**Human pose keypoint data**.
------------------------------------------------------------
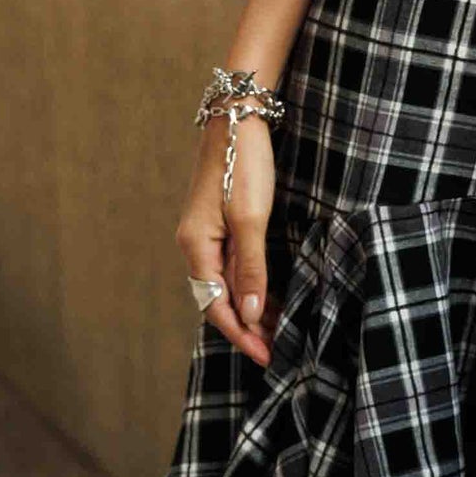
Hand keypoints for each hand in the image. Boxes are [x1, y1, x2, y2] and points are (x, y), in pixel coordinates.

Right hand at [175, 114, 278, 368]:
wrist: (237, 120)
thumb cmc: (242, 166)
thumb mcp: (251, 219)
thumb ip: (250, 267)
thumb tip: (250, 312)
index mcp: (196, 246)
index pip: (216, 305)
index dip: (242, 334)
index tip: (267, 356)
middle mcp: (196, 245)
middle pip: (219, 299)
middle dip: (248, 328)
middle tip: (278, 352)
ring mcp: (208, 235)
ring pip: (228, 285)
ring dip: (251, 310)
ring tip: (279, 332)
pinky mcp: (223, 225)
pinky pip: (233, 267)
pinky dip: (251, 287)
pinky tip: (270, 299)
------------------------------------------------------------
**TASK GOAL**.
Word for word, reproduce all of the data, but keep out the pictures.

**EXERCISE RESULT**.
Hand keypoints for each hand in the image. Boxes are [x1, y1, x2, y2] and points are (x, y), in pixel coordinates.

Right hand at [175, 114, 278, 368]:
wrist: (237, 120)
thumb cmc: (242, 166)
thumb mcp: (251, 219)
thumb ip: (250, 267)
thumb tip: (250, 312)
index mcp: (196, 246)
index pip: (216, 305)
index dip: (242, 334)
index tip: (267, 356)
middle mcp: (196, 245)
middle pip: (219, 299)
middle dip: (248, 328)
middle tip: (278, 352)
ring mcp: (208, 235)
ring pip: (228, 285)
ring dip: (251, 310)
ring tip: (279, 332)
pinky mcp: (223, 225)
pinky pip: (233, 267)
pinky dip: (251, 287)
pinky tip: (270, 299)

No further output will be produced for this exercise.